*WORK INSTRUCTIONS*: Copy everything from "Chemical modification of" down to "of the conjugates." in the text on silk fibroin modification, swapping "conjugates" for "derivatives".

Chemical modification of silk fibroin with cyanuric chloride-activated poly(ethylene glycol): analyses of reaction site by 1H-NMR spectroscopy and conformation of the conjugates.

Solubilized silk fibroin (SF) in 0.1 M borate buffer (pH 9.4) was modified with 2-O-[methoxy(polyethylene glycol)]-4,6-dichloro-s-triazine (actPEG1) at 4 degrees C. The weight of the modified SF (PEG1-SF) was at least 3.2 times that of the starting material SF. Amino acid analysis of PEG1-SF suggested that the nucleophilic epsilon-amino group of the lysine residue and the nucleophilic imidazole group of the histidine residue in SF reacted with actPEG1. The 1H-NMR spectrum of PEG1-SF showed a downfield shift of the aromatic protons of the tyrosine residue from the corresponding protons of SF. The 1H-NMR spectrum of the SF reacted with cyanuric fluoride (CyF), whose fluorine atoms are known to react with the phenolic hydroxyl group of the tyrosine residue, also showed the downfield shift. These results suggested that the reaction site of SF with actPEG1 was the phenolic hydroxyl group of the tyrosine residue in addition to the lysine and histidine residues. The conformation of PEG1-SF in a solid state was examined by means of IR and X-ray measurement. The IR spectrum of PEG1-SF revealed a change in secondary structure from random coil to beta-sheet due to the coexistence of PEG molecules. The X-ray diffraction pattern of PEG1-SF indicated that the PEG molecules covalently bonding to SF narrowed the spacing of the interchain periodicity and promoted the formation of the interchain beta-sheet.

*INFORMATION PROVIDED*:
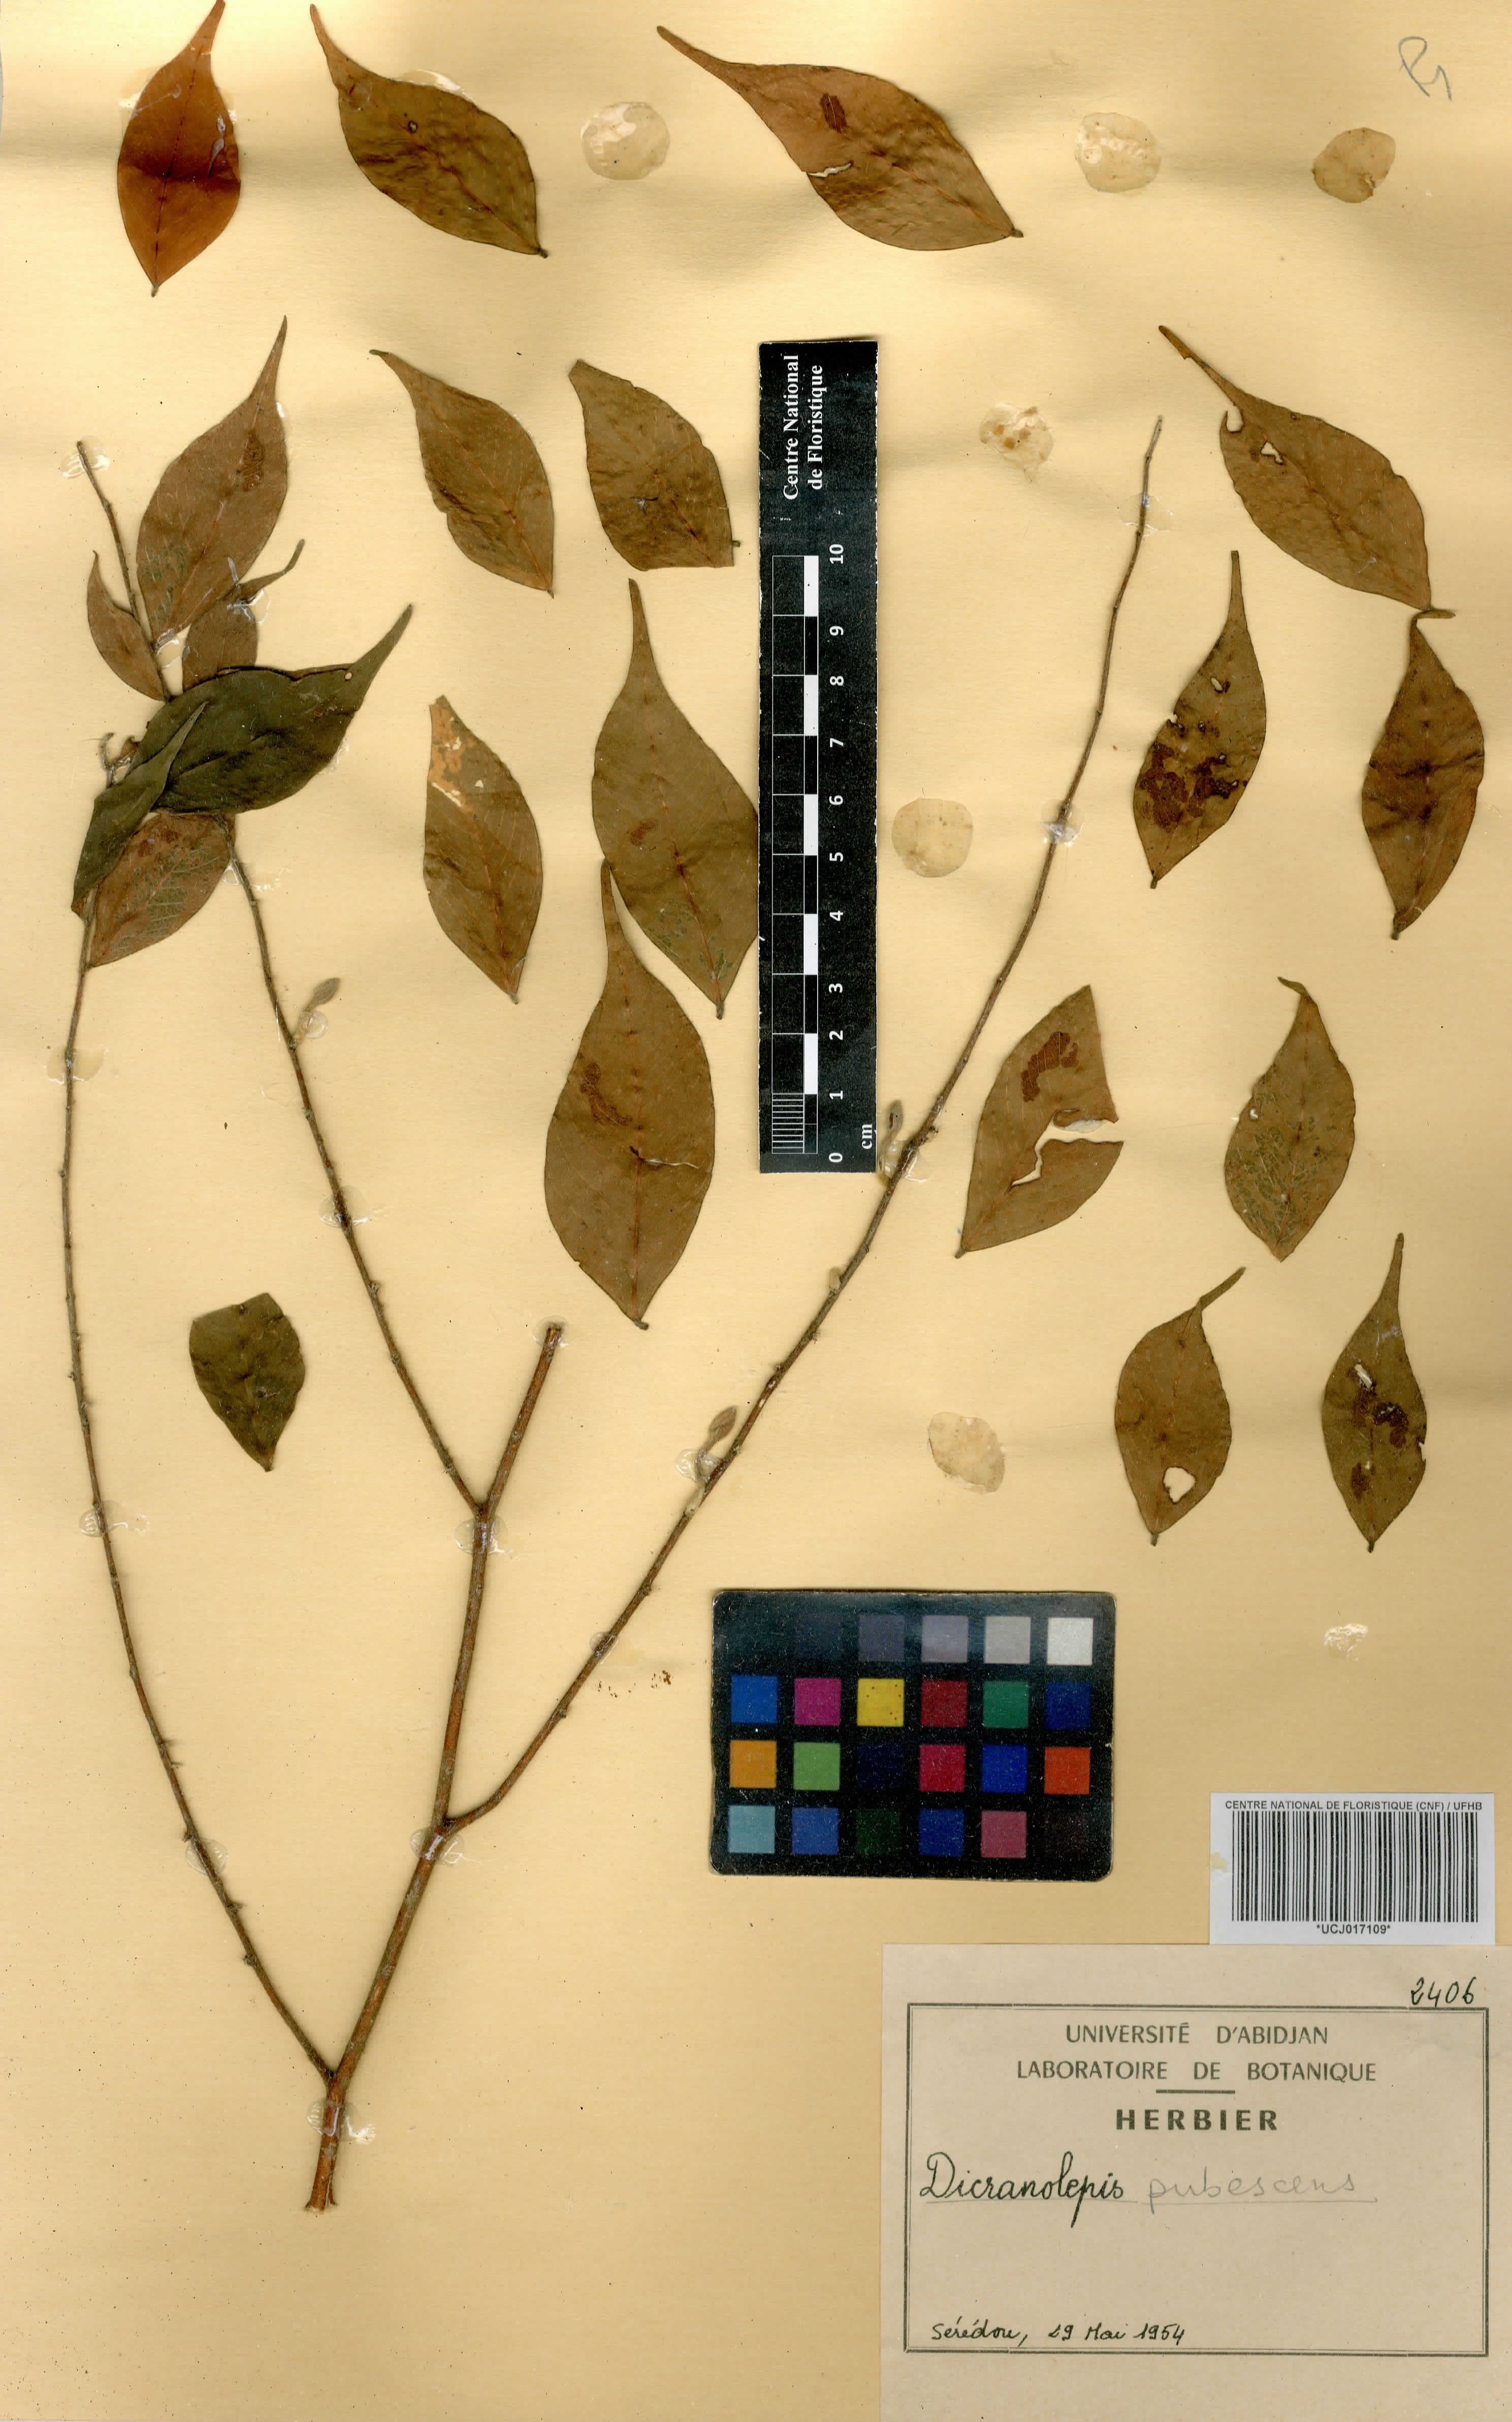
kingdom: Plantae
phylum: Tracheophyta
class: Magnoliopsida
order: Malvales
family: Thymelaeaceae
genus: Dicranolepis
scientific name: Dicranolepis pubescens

*EXERCISE OUTPUT*:
Chemical modification of silk fibroin with cyanuric chloride-activated poly(ethylene glycol): analyses of reaction site by 1H-NMR spectroscopy and conformation of the derivatives.